━━ INPUT MATERIAL

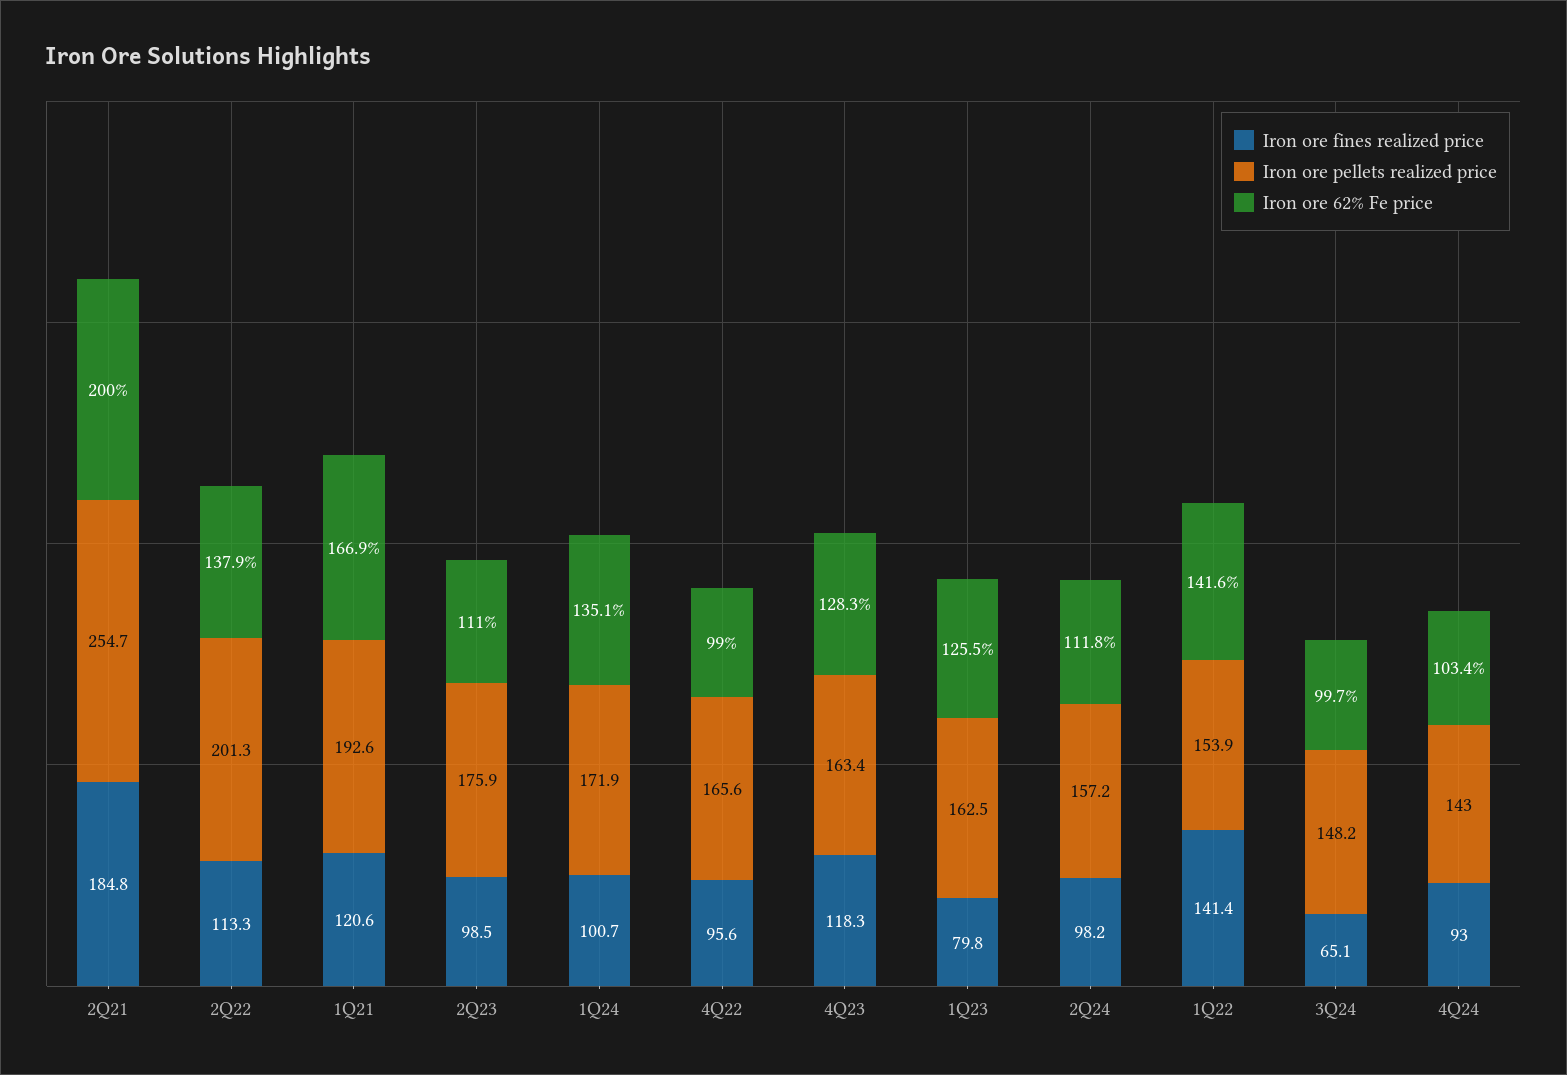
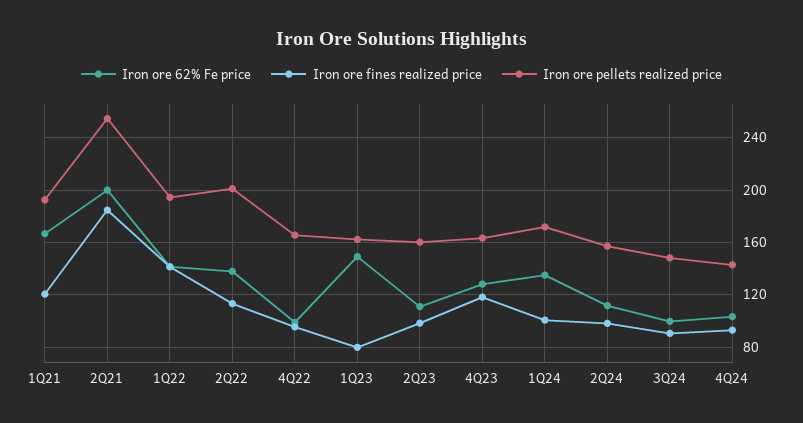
  {
    "Iron ore fines realized price": {
      "2Q21": 184.8,
      "2Q22": 113.3,
      "1Q21": 120.6,
      "2Q23": 98.5,
      "1Q24": 100.7,
      "4Q22": 95.6,
      "4Q23": 118.3,
      "1Q23": 79.8,
      "2Q24": 98.2,
      "1Q22": 141.4,
-     "3Q24": 65.1,
+     "3Q24": 90,
      "4Q24": 93
    },
    "Iron ore pellets realized price": {
      "2Q21": 254.7,
      "2Q22": 201.3,
      "1Q21": 192.6,
-     "2Q23": 175.9,
+     "2Q23": 160,
      "1Q24": 171.9,
      "4Q22": 165.6,
      "4Q23": 163.4,
      "1Q23": 162.5,
      "2Q24": 157.2,
-     "1Q22": 153.9,
+     "1Q22": 195,
      "3Q24": 148.2,
      "4Q24": 143
    },
    "Iron ore 62% Fe price": {
      "2Q21": 200,
      "2Q22": 137.9,
      "1Q21": 166.9,
      "2Q23": 111,
      "1Q24": 135.1,
      "4Q22": 99,
      "4Q23": 128.3,
-     "1Q23": 125.5,
+     "1Q23": 150,
      "2Q24": 111.8,
      "1Q22": 141.6,
      "3Q24": 99.7,
      "4Q24": 103.4
    }
  }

━━━━

▸ WHAT IS REQUIRED:
For this data, state how many lines include the word "Iron", with nothing added.

▸ FINISHED EXERCISE:
3